While demand for US Treasurys remains brisk at primary auctions (if more questionable in the secondary market where we recently learned that Russia liquidated virtually all of its Treasury holdings, in Mayl), the same can hardly be said for the short-end of the market, where moments ago we saw what happens to auction demand in a time of rapidly rising rates and rising supply.
As shown in the chart below, while the yield on 3 Month Bills auctioned off today came in largely as expected at 2.010%, the demand did not, and after dropping to a cycle low Bid to Cover of 2.62 last month, today's 3 Month (or 12 week) auction suffered from one of the lowest demands on record, tumbling to just 2.54 from 2.87 last week, with $129.7BN in bids tendered for $51BN in paper, down sharply from $146.2BN on July 30. In context, this was the lowest Bid To Cover in the past ten years, and one would have to go back all the way to the post-Lehman days of 2008 to find a lower BTC.

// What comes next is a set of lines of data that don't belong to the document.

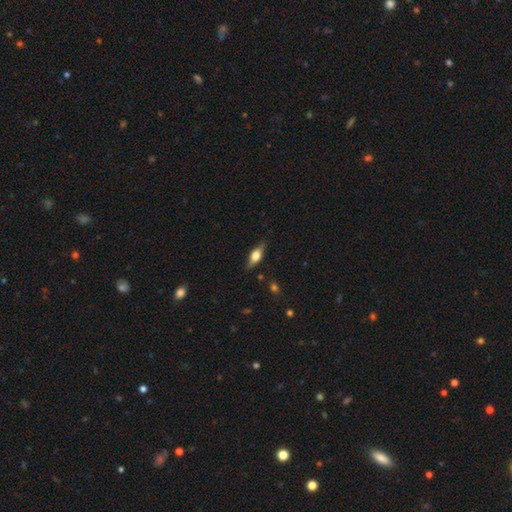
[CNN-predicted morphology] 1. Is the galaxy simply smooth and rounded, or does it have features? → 51% smooth, 41% featured or disk, 7% star or artifact.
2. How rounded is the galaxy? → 69% in between, 25% cigar-shaped, 6% round.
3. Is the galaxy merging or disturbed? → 80% none, 15% minor disturbance, 4% major disturbance, 1% merger.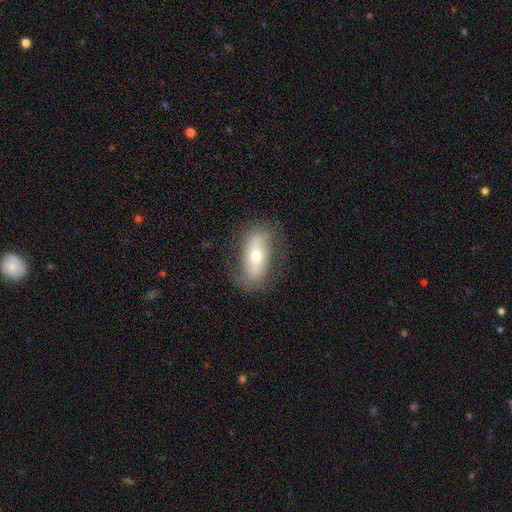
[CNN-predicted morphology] A featured or disk galaxy (49%). Merging: none (77%).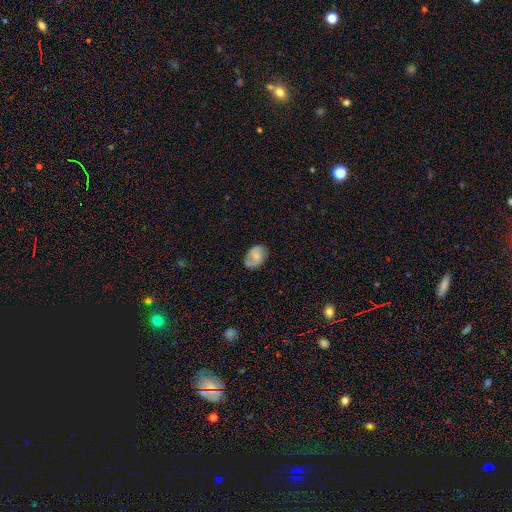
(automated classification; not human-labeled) Smooth or featured: smooth — 66% (featured or disk — 26%)
How rounded: in between — 77% (round — 21%)
Merging: none — 68% (minor disturbance — 24%)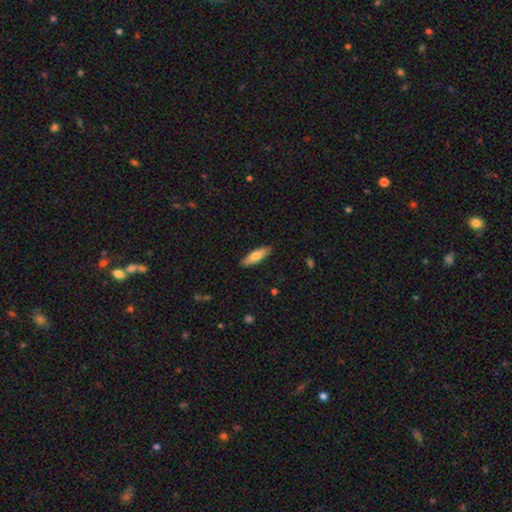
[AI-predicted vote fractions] Smooth or featured?
  - smooth: 70% *
  - featured or disk: 24%
  - star or artifact: 6%
How rounded?
  - cigar-shaped: 57% *
  - in between: 41%
  - round: 2%
Merging?
  - none: 89% *
  - minor disturbance: 8%
  - major disturbance: 2%
  - merger: 1%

A similar plunge took place in the 6-Month Bill, where the Bid to Cover likewise plunged from 3.140 to 2.660 in just one week.
Meanwhile, supply is mounting, and on Tuesday the Treasury plans to sell $70b of 4-week paper, the most for the tenor on record, according to Treasury data since 2001, with the auction size set to eclipse the previous record of $65BN.
And with both T-Bill issuance set to grow as per the latest Treasury announcement, and rates set to rise for the foreseeable future, two things are certain: not only will the Libor-OIS spread resume widening amid the continued surge in short-term supply and increasingly tighter financial conditions, but demand will continue to slide, although the good news is that we are still well off from the record lows, in which auctions were only 2.0x covered at the start of the century. That said, who knows: perhaps the break in the bond market will begin with a failed Bill auction as the US Treasury finds it increasingly difficult to roll over short-term debt.
What we do know is that today's sloppy 3- and 6-Month auctions - two unexpectedly ugly Bill auctions on the same day - indicated that demand for near cash-equivalents is suddenly becoming quite scarce at a time when supply will continue to grow indefinitely to fund the blowing out US budget deficit.